The law of diminishing returns also referred to as the law of diminishing marginal returns, states that in a production process, as one input variable is increased, there will be a point at which the marginal per unit output will start to decrease, holding all other factors constant. In other words, keeping all other factors constant, the additional output gained by another one unit increase of the input variable will eventually be smaller than the additional output gained by the previous increase in input variable. At that point, the diminishing marginal returns take effect.
Assumptions of Law of Diminishing Returns
The assumptions of the law of diminishing returns are as follows:
(i) Units of capital and labor are used as variable factors.
(ii) The prices of the factors do not change.
(iii) All units of variable factors are equally efficient.
(iv) There is no change in technique of production.
(v) Best combination of factors of production has crossed the level of optimum point.
(vi) There is no change in the fixed factor of production.
A Farmer Example of Diminishing Returns
Consider a corn farmer with one acre of land. In addition to land, other factors include quantity of seeds, fertilizer, water, and labor. Assume the farmer has already decided how much seed, water, and labor he will be using this season.
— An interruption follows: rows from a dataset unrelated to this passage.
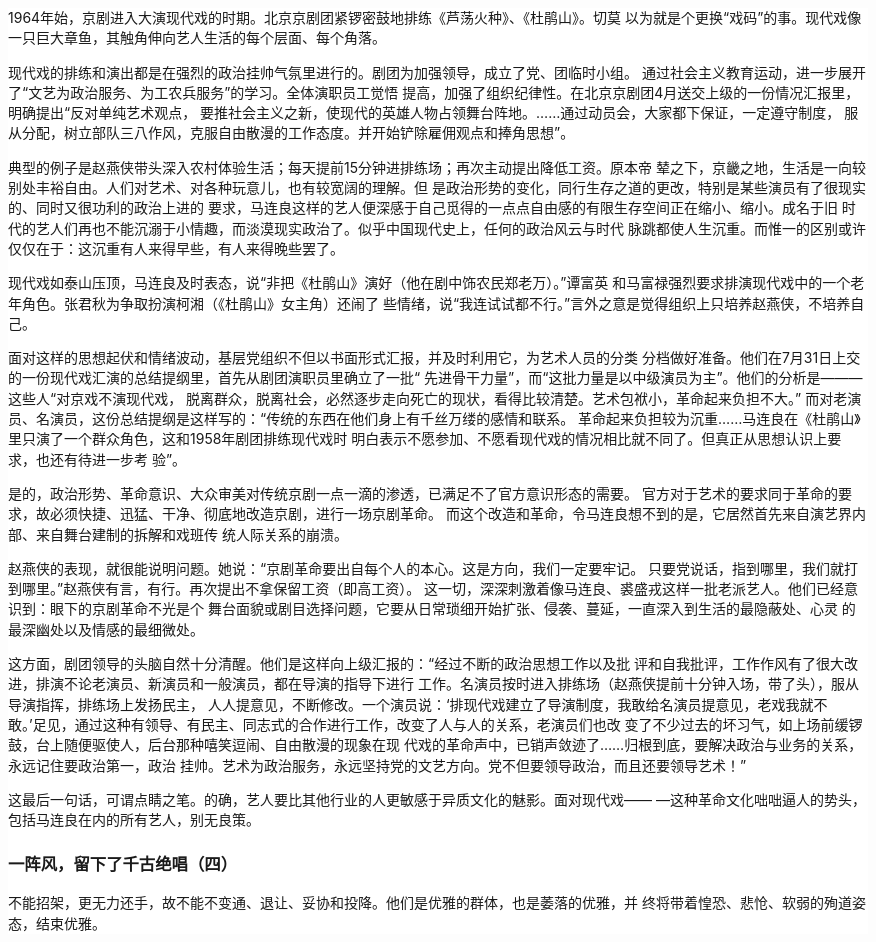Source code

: 1964年始，京剧进入大演现代戏的时期。北京京剧团紧锣密鼓地排练《芦荡火种》、《杜鹃山》。切莫
以为就是个更换“戏码”的事。现代戏像一只巨大章鱼，其触角伸向艺人生活的每个层面、每个角落。

现代戏的排练和演出都是在强烈的政治挂帅气氛里进行的。剧团为加强领导，成立了党、团临时小组。
通过社会主义教育运动，进一步展开了“文艺为政治服务、为工农兵服务”的学习。全体演职员工觉悟
提高，加强了组织纪律性。在北京京剧团4月送交上级的一份情况汇报里，明确提出“反对单纯艺术观点，
要推社会主义之新，使现代的英雄人物占领舞台阵地。……通过动员会，大家都下保证，一定遵守制度，
服从分配，树立部队三八作风，克服自由散漫的工作态度。并开始铲除雇佣观点和捧角思想”。

典型的例子是赵燕侠带头深入农村体验生活；每天提前15分钟进排练场；再次主动提出降低工资。原本帝
辇之下，京畿之地，生活是一向较别处丰裕自由。人们对艺术、对各种玩意儿，也有较宽阔的理解。但
是政治形势的变化，同行生存之道的更改，特别是某些演员有了很现实的、同时又很功利的政治上进的
要求，马连良这样的艺人便深感于自己觅得的一点点自由感的有限生存空间正在缩小、缩小。成名于旧
时代的艺人们再也不能沉溺于小情趣，而淡漠现实政治了。似乎中国现代史上，任何的政治风云与时代
脉跳都使人生沉重。而惟一的区别或许仅仅在于：这沉重有人来得早些，有人来得晚些罢了。

现代戏如泰山压顶，马连良及时表态，说“非把《杜鹃山》演好（他在剧中饰农民郑老万）。”谭富英
和马富禄强烈要求排演现代戏中的一个老年角色。张君秋为争取扮演柯湘（《杜鹃山》女主角）还闹了
些情绪，说“我连试试都不行。”言外之意是觉得组织上只培养赵燕侠，不培养自己。

面对这样的思想起伏和情绪波动，基层党组织不但以书面形式汇报，并及时利用它，为艺术人员的分类
分档做好准备。他们在7月31日上交的一份现代戏汇演的总结提纲里，首先从剧团演职员里确立了一批“
先进骨干力量”，而“这批力量是以中级演员为主”。他们的分析是———这些人“对京戏不演现代戏，
脱离群众，脱离社会，必然逐步走向死亡的现状，看得比较清楚。艺术包袱小，革命起来负担不大。”
而对老演员、名演员，这份总结提纲是这样写的：“传统的东西在他们身上有千丝万缕的感情和联系。
革命起来负担较为沉重……马连良在《杜鹃山》里只演了一个群众角色，这和1958年剧团排练现代戏时
明白表示不愿参加、不愿看现代戏的情况相比就不同了。但真正从思想认识上要求，也还有待进一步考
验”。

是的，政治形势、革命意识、大众审美对传统京剧一点一滴的渗透，已满足不了官方意识形态的需要。
官方对于艺术的要求同于革命的要求，故必须快捷、迅猛、干净、彻底地改造京剧，进行一场京剧革命。
而这个改造和革命，令马连良想不到的是，它居然首先来自演艺界内部、来自舞台建制的拆解和戏班传
统人际关系的崩溃。

赵燕侠的表现，就很能说明问题。她说：“京剧革命要出自每个人的本心。这是方向，我们一定要牢记。
只要党说话，指到哪里，我们就打到哪里。”赵燕侠有言，有行。再次提出不拿保留工资（即高工资）。
这一切，深深刺激着像马连良、裘盛戎这样一批老派艺人。他们已经意识到：眼下的京剧革命不光是个
舞台面貌或剧目选择问题，它要从日常琐细开始扩张、侵袭、蔓延，一直深入到生活的最隐蔽处、心灵
的最深幽处以及情感的最细微处。

这方面，剧团领导的头脑自然十分清醒。他们是这样向上级汇报的：“经过不断的政治思想工作以及批
评和自我批评，工作作风有了很大改进，排演不论老演员、新演员和一般演员，都在导演的指导下进行
工作。名演员按时进入排练场（赵燕侠提前十分钟入场，带了头），服从导演指挥，排练场上发扬民主，
人人提意见，不断修改。一个演员说：‘排现代戏建立了导演制度，我敢给名演员提意见，老戏我就不
敢。’足见，通过这种有领导、有民主、同志式的合作进行工作，改变了人与人的关系，老演员们也改
变了不少过去的坏习气，如上场前缓锣鼓，台上随便驱使人，后台那种嘻笑逗闹、自由散漫的现象在现
代戏的革命声中，已销声敛迹了……归根到底，要解决政治与业务的关系，永远记住要政治第一，政治
挂帅。艺术为政治服务，永远坚持党的文艺方向。党不但要领导政治，而且还要领导艺术！”

这最后一句话，可谓点睛之笔。的确，艺人要比其他行业的人更敏感于异质文化的魅影。面对现代戏——
—这种革命文化咄咄逼人的势头，包括马连良在内的所有艺人，别无良策。

### 一阵风，留下了千古绝唱（四）

不能招架，更无力还手，故不能不变通、退让、妥协和投降。他们是优雅的群体，也是萎落的优雅，并
终将带着惶恐、悲怆、软弱的殉道姿态，结束优雅。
He is still deciding on how much fertilizer to use. As he increases the amount of fertilizer, the output of corn will increase. It may also reach a point where the output actually begins to decrease since too much fertilizer can become poisonous.
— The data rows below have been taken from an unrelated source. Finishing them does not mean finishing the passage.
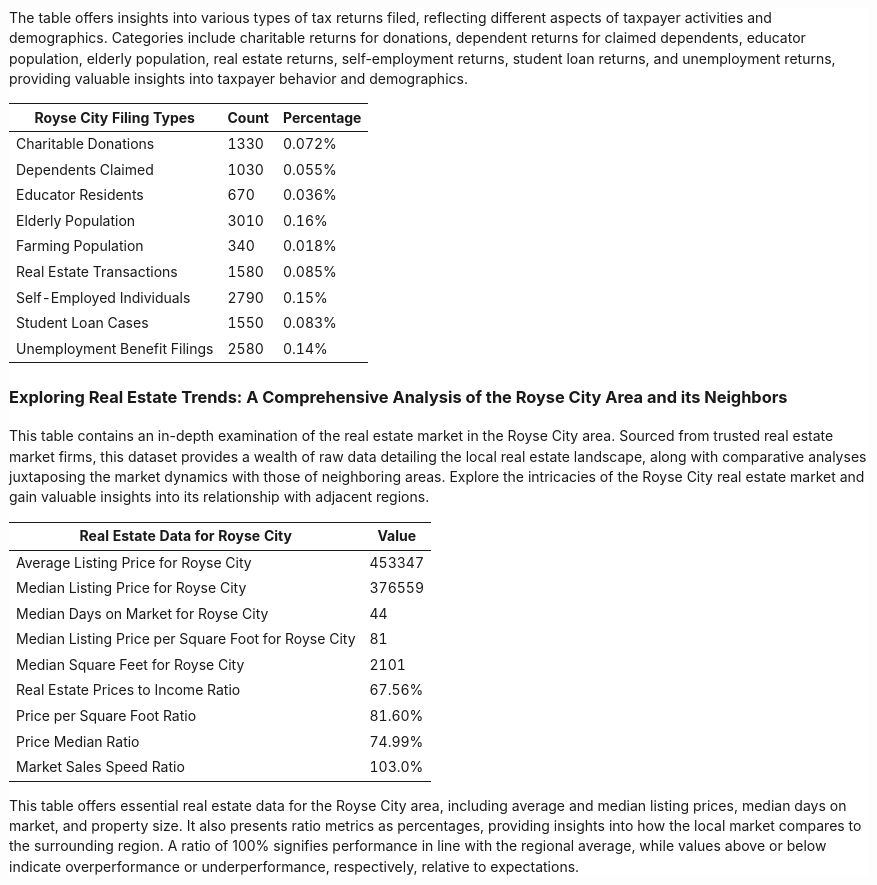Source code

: The table offers insights into various types of tax returns filed, reflecting different aspects of taxpayer activities and demographics. Categories include charitable returns for donations, dependent returns for claimed dependents, educator population, elderly population, real estate returns, self-employment returns, student loan returns, and unemployment returns, providing valuable insights into taxpayer behavior and demographics.

| Royse City Filing Types                    | Count | Percentage |
|--------------------------------------|-------|------------|
| Charitable Donations                 | 1330 | 0.072% |
| Dependents Claimed                   | 1030 | 0.055% |
| Educator Residents                   | 670 | 0.036% |
| Elderly Population                   | 3010 | 0.16% |
| Farming Population                   | 340 | 0.018% |
| Real Estate Transactions             | 1580 | 0.085% |
| Self-Employed Individuals            | 2790 | 0.15% |
| Student Loan Cases                   | 1550 | 0.083% |
| Unemployment Benefit Filings         | 2580 | 0.14% |

### Exploring Real Estate Trends: A Comprehensive Analysis of the Royse City Area and its Neighbors

This table contains an in-depth examination of the real estate market in the Royse City area. Sourced from trusted real estate market firms, this dataset provides a wealth of raw data detailing the local real estate landscape, along with comparative analyses juxtaposing the market dynamics with those of neighboring areas. Explore the intricacies of the Royse City real estate market and gain valuable insights into its relationship with adjacent regions.


| Real Estate Data for Royse City                       | Value    |
|------------------------------------------------|----------|
| Average Listing Price for Royse City               | 453347 |
| Median Listing Price for Royse City                | 376559 |
| Median Days on Market for Royse City               | 44 |
| Median Listing Price per Square Foot for Royse City| 81 |
| Median Square Feet for Royse City                  | 2101 |
| Real Estate Prices to Income Ratio           | 67.56% |
| Price per Square Foot Ratio                  | 81.60% |
| Price Median Ratio                           | 74.99% |
| Market Sales Speed Ratio                     | 103.0% |

This table offers essential real estate data for the Royse City area, including average and median listing prices, median days on market, and property size. It also presents ratio metrics as percentages, providing insights into how the local market compares to the surrounding region. A ratio of 100% signifies performance in line with the regional average, while values above or below indicate overperformance or underperformance, respectively, relative to expectations.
The law of diminishing returns states that there will be a point where the additional output of corn gained from one additional unit of fertilizer will be smaller than the additional output of corn from the previous increase in fertilizer. This table shows the output of corn per unit of fertilizer:
As the farmer increases from one to two units of fertilizer, total output increases from 100 to 250 ears of corn. Therefore the marginal, or additional, ears of corn gained from one more unit of fertilizer is 150 (250 – 100). From two to three units of fertilizer, the total output increases from 250 to 425 ears of corn, a 175 marginal increase.
At what point does the law of diminishing returns set in? Look for the point at which the marginal increase is at the highest point and the next marginal increase is less. In this example, that occurs after the farmer adds the third unit of fertilizer. At three units, the marginal output in ears of corn is 175, but when the fourth unit is added, the marginal output drops to 125.
Again, this does not mean the total production starts to decrease. In fact, the total production is still increasing, as shown in the total ears of corn column. Also note that at the sixth unit of fertilizer, the farmer starts to experience negative returns, where the increase in fertilizer actually decreases the total output and the marginal output becomes negative.
Application of Law of Diminishing Returns
The law of diminishing returns has its wide application. But is especially applicable to agricultural sector. In this sector, there is the supremacy of nature plays in production corresponds to diminishing returns. Due to the following reasons, the agricultural sector is subject to law of diminishing returns.
- The natural factors have more role than human factors in agricultural sector and marginal productivity decreases.
- The sector has very wide area and supervision cannot be very effective.
- Scope of specialized machinery is limited.
- There are other limitations of seasonal nature e.g. rain, climate changes etc.
- The fertility land also declines
The application of this law is not confined to agriculture but it applies everywhere. If the industry is expanded too much, the supervision will become inefficient and costs will go up. In agriculture it sets in earlier and in industry much later. Agriculture has also increasing returns in the beginning.